A report from the nation’s biggest home lender, Commonwealth Bank, shows that despite a revival in regions – along with a strong outperformance across Perth – the most popular investment postcodes are still in Sydney and Melbourne.
According to the report “bank data from 2019 found three of the top performing postcodes were still at the top of the list in 2023”.
The most popular postcodes for investors in Sydney were inner-city Sydney 2000, Blacktown, Hills Shire and Liverpool.
In Melbourne, it was Wyndham, Hume, Casey and inner-city Melbourne 3000. The data is based on the number of investment properties funded by the bank within a single area
Only one postcode in 2023 came from outside the two largest cities – this was inner-city Brisbane 4000 – coming in as the sixth most popular postcode for investors nationwide at CBA.
The tables show little change over a three-year stretch that included the pandemic era: Since 2019 inner-city Adelaide 5000 and Sydney’s Fairfield district have fallen out of the top 10, while Sydney’s Blacktown and Brisbane 4000 joined the list.
Despite the clear bias towards big city investments, official data shows regional dwellings are still outpacing metropolitan centres – with a quarterly lift of 1.8 per cent for regional towns against a 1.5 per cent lift in city values for the three months to March 31 this year.
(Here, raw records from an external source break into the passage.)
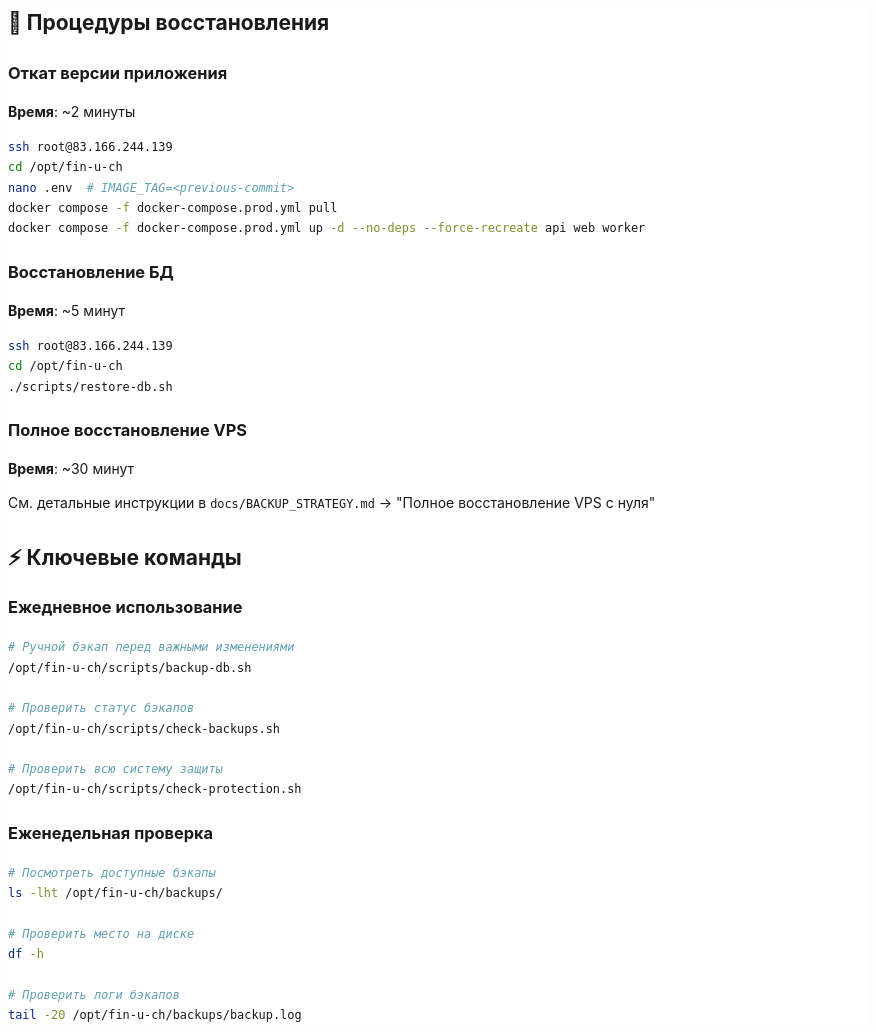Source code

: ## 🔄 Процедуры восстановления

### Откат версии приложения

**Время**: ~2 минуты

```bash
ssh root@83.166.244.139
cd /opt/fin-u-ch
nano .env  # IMAGE_TAG=<previous-commit>
docker compose -f docker-compose.prod.yml pull
docker compose -f docker-compose.prod.yml up -d --no-deps --force-recreate api web worker
```

### Восстановление БД

**Время**: ~5 минут

```bash
ssh root@83.166.244.139
cd /opt/fin-u-ch
./scripts/restore-db.sh
```

### Полное восстановление VPS

**Время**: ~30 минут

См. детальные инструкции в `docs/BACKUP_STRATEGY.md` → "Полное восстановление VPS с нуля"

## ⚡ Ключевые команды

### Ежедневное использование

```bash
# Ручной бэкап перед важными изменениями
/opt/fin-u-ch/scripts/backup-db.sh

# Проверить статус бэкапов
/opt/fin-u-ch/scripts/check-backups.sh

# Проверить всю систему защиты
/opt/fin-u-ch/scripts/check-protection.sh
```

### Еженедельная проверка

```bash
# Посмотреть доступные бэкапы
ls -lht /opt/fin-u-ch/backups/

# Проверить место на диске
df -h

# Проверить логи бэкапов
tail -20 /opt/fin-u-ch/backups/backup.log
```
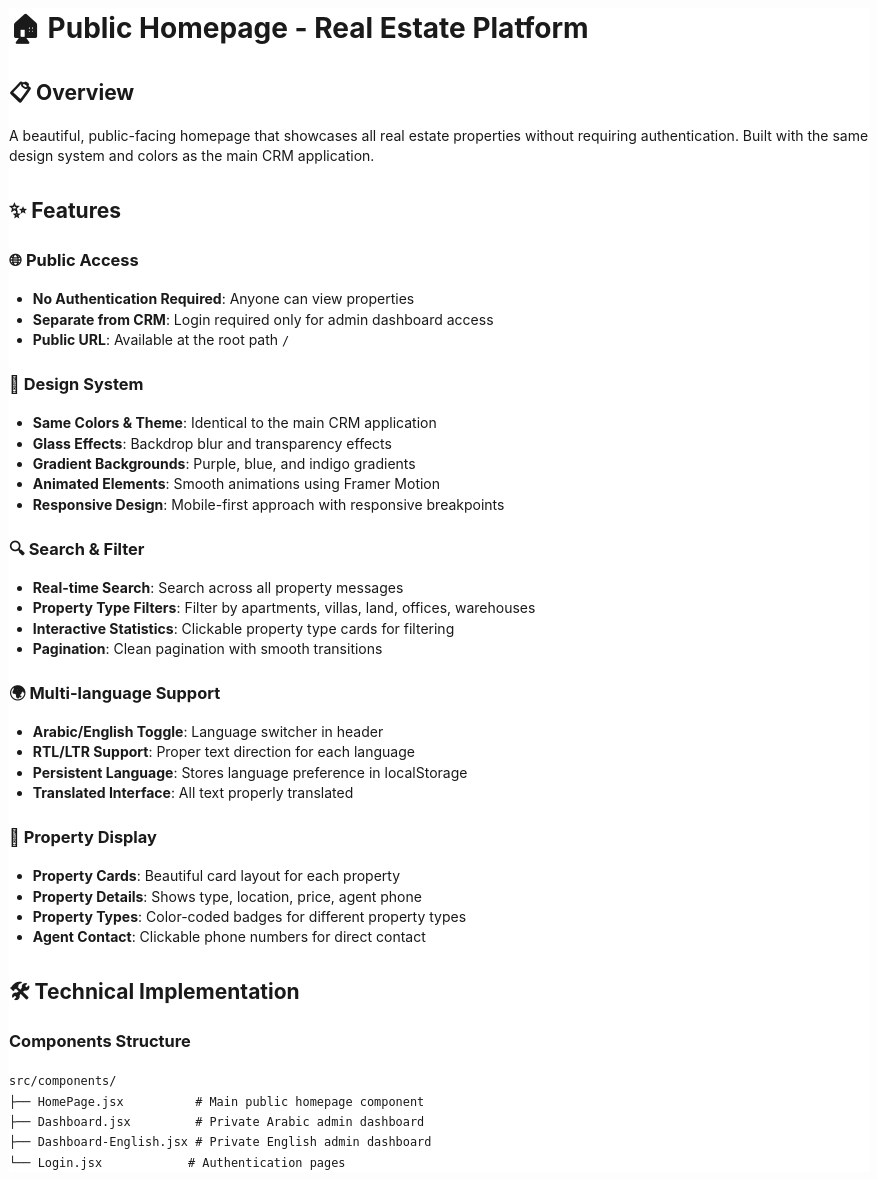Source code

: # 🏠 Public Homepage - Real Estate Platform

## 📋 Overview

A beautiful, public-facing homepage that showcases all real estate properties without requiring authentication. Built with the same design system and colors as the main CRM application.

## ✨ Features

### 🌐 **Public Access**
- **No Authentication Required**: Anyone can view properties
- **Separate from CRM**: Login required only for admin dashboard access
- **Public URL**: Available at the root path `/`

### 🎨 **Design System**
- **Same Colors & Theme**: Identical to the main CRM application
- **Glass Effects**: Backdrop blur and transparency effects
- **Gradient Backgrounds**: Purple, blue, and indigo gradients
- **Animated Elements**: Smooth animations using Framer Motion
- **Responsive Design**: Mobile-first approach with responsive breakpoints

### 🔍 **Search & Filter**
- **Real-time Search**: Search across all property messages
- **Property Type Filters**: Filter by apartments, villas, land, offices, warehouses
- **Interactive Statistics**: Clickable property type cards for filtering
- **Pagination**: Clean pagination with smooth transitions

### 🌍 **Multi-language Support**
- **Arabic/English Toggle**: Language switcher in header
- **RTL/LTR Support**: Proper text direction for each language
- **Persistent Language**: Stores language preference in localStorage
- **Translated Interface**: All text properly translated

### 🏡 **Property Display**
- **Property Cards**: Beautiful card layout for each property
- **Property Details**: Shows type, location, price, agent phone
- **Property Types**: Color-coded badges for different property types
- **Agent Contact**: Clickable phone numbers for direct contact

## 🛠️ Technical Implementation

### **Components Structure**
```
src/components/
├── HomePage.jsx          # Main public homepage component
├── Dashboard.jsx         # Private Arabic admin dashboard
├── Dashboard-English.jsx # Private English admin dashboard
└── Login.jsx            # Authentication pages
```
The figures are released just as the residential property market is seeing a strong rebound in investor interest despite elevated interest rates with property investors typically paying rates of around 7 per cent.
At the same time rental yields in major cities are as low as 2 per cent while apartments continue to lag behind houses in terms of total returns. Industry figures for last year showed that 97 per cent of houses have a nominal resale “gain” but the portion drops to 88 per cent for units.
There is now mounting evidence that investors are back in the residential property market after a period of absence in late 2022 and early 2023.
CBA cites Bureau of Statistics data that shows investors underpinned new lending growth over the past year. Investor lending growth at 18.5 per cent outpaced first homebuyer lending at 13.2 per cent while owner-occupiers manage 3.4 per cent.
The average age of a new property investor is now 43 with an average loan size of just over $500,000, indicating that investors were most active in inner-city apartments or medium-priced homes in popular suburbs such as the Hume council area in Melbourne or Marsden Park in Sydney.
According to CBA executive general manager home buying Michael Baumann, “we continue to see the inclination among investors to ‘rentvest’ – that is, buying a property where they can afford and renting where they wish to live”.
Missing from the top tables was the best-performing area nationwide, which is now the city of Perth.
Property research group CoreLogic has reported that Perth continues to lead capital growth performance with values up 20 per cent over the past year.
In contrast annual growth trend in national home values for the 12 months to March is 8.8 per cent.